Committee publication · Report · 22 July 2025 · HC 534
3rd Report - Status of independent Members of Parliament
From: Procedure Committee
Inquiry: Status of independent Members of Parliament
Government response deadline: 22 September 2025
Summary
The Procedure Committee examines the status of independent MPs following the 2024 general election, when six independent candidates were elected—the highest number in modern history. Five formed a 'technical group' seeking procedural benefits. The committee concludes that 'technical groups' have no standing in UK parliamentary procedure and should not be formally recognised without clarifying smaller parties' rights first. Independent MPs can exercise the same parliamentary rights as party members but may need enhanced support.
Key findings
- Six independent candidates were elected in 2024 (highest in modern history); five formed an 'Independent Alliance' 'technical group' seeking greater speaking rights and committee access comparable to small parties like the Greens and Reform UK.
- The concept of 'technical groups' is unknown in UK Standing Orders; extending conventions applicable to small registered parties to unregistered groups would require consideration of financial regulation, transparency obligations, and Electoral Commission registration differences.

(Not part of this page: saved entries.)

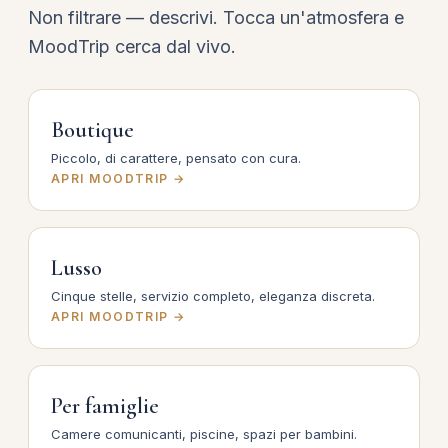
Non filtrare — descrivi. Tocca un'atmosfera e
MoodTrip cerca dal vivo.
Boutique
Piccolo, di carattere, pensato con cura.
APRI MOODTRIP →
Lusso
Cinque stelle, servizio completo, eleganza discreta.
APRI MOODTRIP →
Per famiglie
Camere comunicanti, piscine, spazi per bambini.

- Independent MPs can broadly exercise the same parliamentary rights as party members (speaking time, questions, amendments, bills) but evidence from elected independents suggests they lack party machinery support and require additional training on parliamentary processes and digital tools.
- Smaller parties' procedural rights (e.g., PMQs participation, select committee seats) derive from convention rather than Standing Order and apply only to registered parties with legal and financial accountability; technical groups have no legal status or equivalent obligations.
- Extending procedural rights to technical groups would 'fragment' time currently allocated to smaller parties; parties themselves expressed concern that privileges based on 'lack of unified purpose' would be counterproductive to the House's interest in representing the full range of public views.
Recommendations
- Review induction and training offer for new Members elected as independents prior to the next General Election, ensuring sessions and resources meet their particular needs and address challenges such as understanding legislation processes and digital tools (MemberHub).
- Trial changes to the parliamentary website to add clear information describing the use of 'independent' category and make party affiliation history of each Member more prominent and easier to view, to reduce confusion between independently elected MPs and those who have lost party whip.
- No formal recognition should be afforded to 'technical groups' at this time; the House should be given opportunity to express its view on formalising the rights of smaller parties before considering technical groups, and may wish to consider what should happen if a large number of independent MPs express a desire to collaborate as a technical group upon election.
Tone
ProceduralTopics
Key actors
Cat Smith, Shockat Adam MP, Iqbal Mohamed MP, Ian Byrne MP, John McDonnell MP, Wendy Chamberlain MP, Hansard Society, Electoral Commission
Notable line
“… the concept of a 'technical group' is unknown in our parliamentary democracy and has no status within the Standing Orders of the House of Commons.”
Key Quotes
“… to amplify and multiply the opportunities and the voice that each of us has in the House and in other forums that we can participate in in Parliament.”
“Where no such unity of purpose exists, privileging voices by dint of their lack 40 of unified purpose appears actively perverse.”
“Each Member of Parliament undertakes vital work in carrying out the core duties of the House of Commons. They are legislators; examining, considering and proposing the approval of new laws, or changes to existing law.”
“"[t]he Standing Orders and customs of the House of Commons give surprisingly little formal recognition to 'political parties', instead emphasising the formal equality of individual Members of Parliament".”